--- What the task requires ---
Repeat exactly the lines below that lie between the line with "Arslan Khan: 55 -> 41" and the line with "Bharat Krishnan: 0 -> 2", counting both of those lines as part of the answer.

--- Task inputs ---
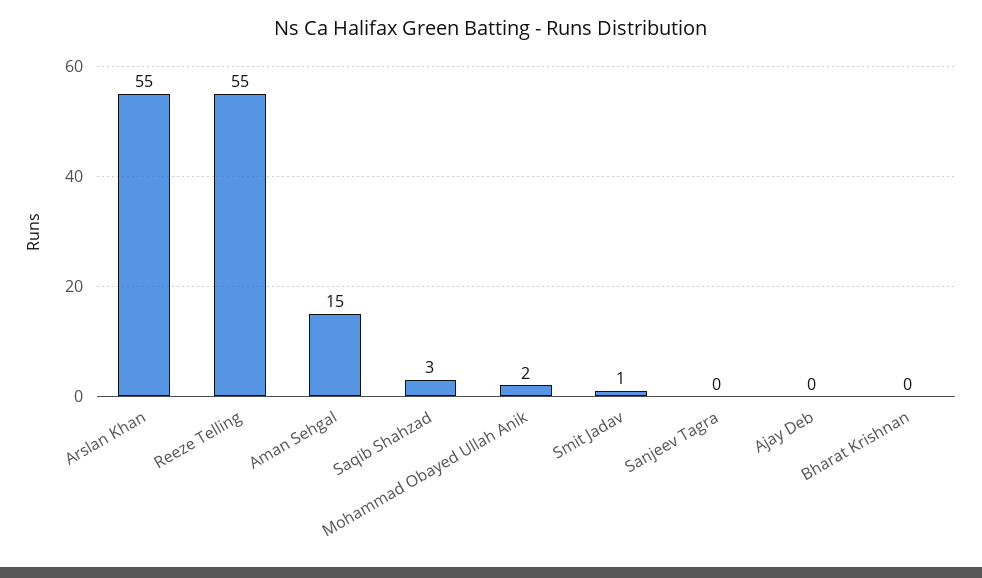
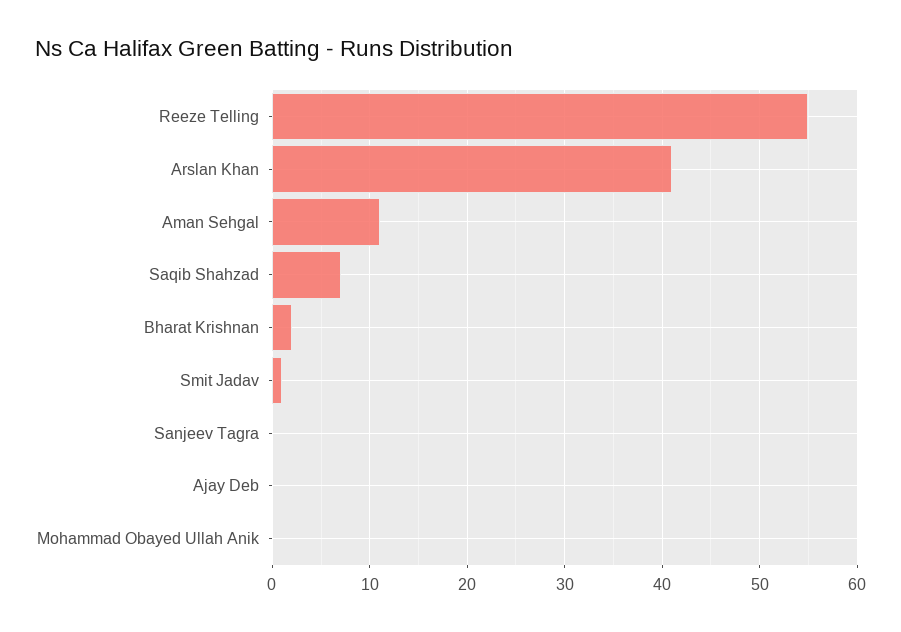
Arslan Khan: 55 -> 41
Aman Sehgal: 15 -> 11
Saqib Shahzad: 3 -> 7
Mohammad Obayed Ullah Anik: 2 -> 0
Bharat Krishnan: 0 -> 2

--

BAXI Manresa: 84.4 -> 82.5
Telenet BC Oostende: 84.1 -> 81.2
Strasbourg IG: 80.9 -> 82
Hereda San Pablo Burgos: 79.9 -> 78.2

--- Reply to the task ---
Arslan Khan: 55 -> 41
Aman Sehgal: 15 -> 11
Saqib Shahzad: 3 -> 7
Mohammad Obayed Ullah Anik: 2 -> 0
Bharat Krishnan: 0 -> 2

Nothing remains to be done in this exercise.